What Would Bourdieu Say? Connecting His Theories To Our Findings

Despite his dense and sometimes complicated writing, Pierre Bourdieu has provided us with new perspectives and a deeper understanding of elite schooling. The purpose of this blog entry is to relate some of Bourdieu’s theories and concepts to some of the major findings from our research on the Sankofa International College, an elite school in Ghana.
The Sankofa school consists of nearly half disadvantaged students and the slight majority come from well-to-do families. The students who come from more advantaged backgrounds are what Bourdieu would call the “prize winners”. The prizewinners are the typical elite students whose parents have lots of social and economic capital and put their kids in prestigious schools which reproduce elites. Something that distinguishes the prizewinners from other students is that “they are more inclined to judge their work as very good or excellent and tend to use the same adjectives to describe the kind of student they are and the kind of student they would like to be” (Bourdieu 14). Elite students feel a sense of comfort and security in their high social status which makes it easier for them to display their confidence in the classroom. However, it is more challenging for disadvantaged students to exhibit this same level of confidence. Even though the disadvantaged have been selected as the “chosen ones” to attend this elite school, the fact that they are not inherently elite themselves causes them to feel insecure at times since they are non elites in an elite space. The way they adjust to this and carry themselves in the school relates to another one of Bourdieu’s concepts called habitus. Habitus refers to an individual’s embodied disposition and ingrained tendencies. Habitus strongly influences how students interact with their classmates and teachers and how they view themselves.

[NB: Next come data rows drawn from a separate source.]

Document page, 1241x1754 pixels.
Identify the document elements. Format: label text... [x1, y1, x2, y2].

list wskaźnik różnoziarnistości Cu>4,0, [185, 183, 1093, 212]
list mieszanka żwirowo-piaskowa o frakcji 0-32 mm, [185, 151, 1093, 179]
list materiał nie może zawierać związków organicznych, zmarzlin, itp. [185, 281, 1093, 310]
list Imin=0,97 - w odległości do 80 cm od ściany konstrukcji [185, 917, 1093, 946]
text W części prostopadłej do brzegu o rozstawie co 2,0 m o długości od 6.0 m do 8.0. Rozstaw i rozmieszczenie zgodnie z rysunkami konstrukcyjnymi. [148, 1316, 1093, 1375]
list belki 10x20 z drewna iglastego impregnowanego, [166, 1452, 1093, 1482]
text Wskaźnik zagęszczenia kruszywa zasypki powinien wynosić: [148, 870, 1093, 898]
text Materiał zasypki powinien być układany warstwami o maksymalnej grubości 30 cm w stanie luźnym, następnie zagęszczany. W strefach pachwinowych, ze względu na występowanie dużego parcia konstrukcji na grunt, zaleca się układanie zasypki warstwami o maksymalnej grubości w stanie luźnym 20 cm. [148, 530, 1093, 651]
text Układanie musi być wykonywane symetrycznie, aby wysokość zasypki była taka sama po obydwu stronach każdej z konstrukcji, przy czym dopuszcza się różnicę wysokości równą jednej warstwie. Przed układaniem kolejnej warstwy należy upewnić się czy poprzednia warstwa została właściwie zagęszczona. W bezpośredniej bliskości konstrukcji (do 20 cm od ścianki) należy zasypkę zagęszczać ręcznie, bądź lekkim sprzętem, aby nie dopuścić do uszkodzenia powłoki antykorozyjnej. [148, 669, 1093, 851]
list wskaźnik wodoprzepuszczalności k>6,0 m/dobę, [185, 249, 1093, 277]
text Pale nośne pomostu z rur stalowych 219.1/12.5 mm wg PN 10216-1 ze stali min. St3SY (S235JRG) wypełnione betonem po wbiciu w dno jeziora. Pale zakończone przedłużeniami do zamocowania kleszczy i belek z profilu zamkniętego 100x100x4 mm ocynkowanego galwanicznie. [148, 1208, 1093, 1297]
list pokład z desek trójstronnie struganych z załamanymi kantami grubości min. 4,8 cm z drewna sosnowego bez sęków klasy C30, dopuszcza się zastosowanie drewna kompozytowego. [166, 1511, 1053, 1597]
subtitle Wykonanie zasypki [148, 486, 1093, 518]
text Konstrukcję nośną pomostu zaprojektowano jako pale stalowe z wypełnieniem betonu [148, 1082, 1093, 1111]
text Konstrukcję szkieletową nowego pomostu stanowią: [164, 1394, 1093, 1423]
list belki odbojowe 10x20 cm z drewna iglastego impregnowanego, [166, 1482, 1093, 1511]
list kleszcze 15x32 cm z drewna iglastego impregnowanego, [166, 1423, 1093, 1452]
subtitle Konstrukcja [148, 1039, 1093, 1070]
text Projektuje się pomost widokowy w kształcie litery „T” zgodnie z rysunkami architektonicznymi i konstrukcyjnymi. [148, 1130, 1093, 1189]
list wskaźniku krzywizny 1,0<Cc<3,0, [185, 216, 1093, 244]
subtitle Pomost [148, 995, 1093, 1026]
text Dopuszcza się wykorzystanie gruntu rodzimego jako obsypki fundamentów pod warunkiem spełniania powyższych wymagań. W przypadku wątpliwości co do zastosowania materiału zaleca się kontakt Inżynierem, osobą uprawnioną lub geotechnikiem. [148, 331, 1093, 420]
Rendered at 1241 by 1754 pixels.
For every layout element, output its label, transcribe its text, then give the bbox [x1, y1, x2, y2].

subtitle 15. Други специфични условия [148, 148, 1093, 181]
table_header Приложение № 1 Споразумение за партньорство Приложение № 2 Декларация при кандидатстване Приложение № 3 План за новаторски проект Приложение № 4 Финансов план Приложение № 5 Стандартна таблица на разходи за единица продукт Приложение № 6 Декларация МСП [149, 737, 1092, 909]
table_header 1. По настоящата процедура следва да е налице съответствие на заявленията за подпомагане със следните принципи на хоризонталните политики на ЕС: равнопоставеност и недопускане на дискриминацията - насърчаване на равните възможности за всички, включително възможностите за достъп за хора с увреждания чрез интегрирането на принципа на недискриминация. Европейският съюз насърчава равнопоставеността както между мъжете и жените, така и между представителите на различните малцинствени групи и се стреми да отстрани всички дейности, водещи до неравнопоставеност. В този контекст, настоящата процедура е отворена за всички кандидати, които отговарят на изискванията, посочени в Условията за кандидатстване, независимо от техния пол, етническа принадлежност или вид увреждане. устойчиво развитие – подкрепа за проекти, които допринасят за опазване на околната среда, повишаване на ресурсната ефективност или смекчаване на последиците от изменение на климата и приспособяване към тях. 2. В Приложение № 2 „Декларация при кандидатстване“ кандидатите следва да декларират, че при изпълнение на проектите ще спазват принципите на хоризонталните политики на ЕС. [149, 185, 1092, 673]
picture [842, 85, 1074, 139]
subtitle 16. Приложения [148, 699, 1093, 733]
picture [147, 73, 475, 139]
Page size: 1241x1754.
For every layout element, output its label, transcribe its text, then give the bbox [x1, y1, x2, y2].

Another finding from the data is that the disadvantaged students said that they put a lot of pressure on themselves to do well academically. In a couple of interviews, students said that they try so hard academically because education is their “way out”, and will give them a chance to make a better life for themselves. Bourdieu touches upon this in his discussion of reproducing capital. He writes, “the interest that an agent brings to her studies depends not only on her current or anticipated academic success but also on the degree to which her social success depends on her academic success” (Bourdieu 276). This is a strategy that disadvantaged students use to generate their own capital. By doing well academically, students are then usually able to get into really prestigious colleges which can help them land a high paying job. This demonstrates how students accumulate cultural capital and convert it into economic capital.
The last main point that I will touch on is how Sankofa puts a strong emphasis on assimilation and unity. They forbid students from openly talking about their social differences because they want all students to see themselves as equals. I think their reason for doing this could help be explained by what Bourdieu’s offers here:
“Each of the members of the group of chosen people, in addition to sharing in the symbolic capital collectively held and concentrated in their title, also shares, in a logic that is truly one of magical shareholding, in the symbolic capital than each member of the group holds as an individual” (79).
This suggests that each members’ personal symbolic capital contributes to one another, thus giving everyone in the group additional capital that they would not be able to attain just on their own. By putting disadvantaged students around elite students, I think the school hopes that to an extent the eliteness will “rub off” on the less fortunate students. This would then allow them to access forms of cultural and social capital that they would not have otherwise.
Overall, reading Bourdieu’s theories helps us make sense of our findings on Sankofa and gain a better understanding of elite schools.